What you should do
Only the text carries over: repeat the records exactly and drop the images.

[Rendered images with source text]
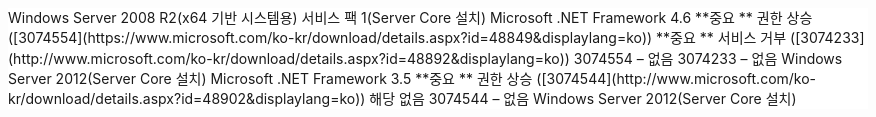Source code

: </td>
</tr>
<tr>
<td style="border:1px solid black;">
Windows Server 2008 R2(x64 기반 시스템용) 서비스 팩 1(Server Core 설치)

</td>
<td style="border:1px solid black;">
Microsoft .NET Framework 4.6

</td>
<td style="border:1px solid black;">
**중요 **  
권한 상승  
([3074554](https://www.microsoft.com/ko-kr/download/details.aspx?id=48849&displaylang=ko))

</td>
<td style="border:1px solid black;">
**중요 **  
서비스 거부  
([3074233](http://www.microsoft.com/ko-kr/download/details.aspx?id=48892&displaylang=ko))

</td>
<td style="border:1px solid black;">
3074554 – 없음  
3074233 – 없음

</td>
</tr>
<tr>
<td style="border:1px solid black;">
Windows Server 2012(Server Core 설치)

</td>
<td style="border:1px solid black;">
Microsoft .NET Framework 3.5

</td>
<td style="border:1px solid black;">
**중요 **  
권한 상승  
([3074544](http://www.microsoft.com/ko-kr/download/details.aspx?id=48902&displaylang=ko))

</td>
<td style="border:1px solid black;">
해당 없음

</td>
<td style="border:1px solid black;">
3074544 – 없음

</td>
</tr>
<tr>
<td style="border:1px solid black;">
Windows Server 2012(Server Core 설치)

Response to this exercise
Source code

: </td>
</tr>
<tr>
<td style="border:1px solid black;">
Windows Server 2008 R2(x64 기반 시스템용) 서비스 팩 1(Server Core 설치)

</td>
<td style="border:1px solid black;">
Microsoft .NET Framework 4.6

</td>
<td style="border:1px solid black;">
**중요 **  
권한 상승  
([3074554](https://www.microsoft.com/ko-kr/download/details.aspx?id=48849&displaylang=ko))

</td>
<td style="border:1px solid black;">
**중요 **  
서비스 거부  
([3074233](http://www.microsoft.com/ko-kr/download/details.aspx?id=48892&displaylang=ko))

</td>
<td style="border:1px solid black;">
3074554 – 없음  
3074233 – 없음

</td>
</tr>
<tr>
<td style="border:1px solid black;">
Windows Server 2012(Server Core 설치)

</td>
<td style="border:1px solid black;">
Microsoft .NET Framework 3.5

</td>
<td style="border:1px solid black;">
**중요 **  
권한 상승  
([3074544](http://www.microsoft.com/ko-kr/download/details.aspx?id=48902&displaylang=ko))

</td>
<td style="border:1px solid black;">
해당 없음

</td>
<td style="border:1px solid black;">
3074544 – 없음

</td>
</tr>
<tr>
<td style="border:1px solid black;">
Windows Server 2012(Server Core 설치)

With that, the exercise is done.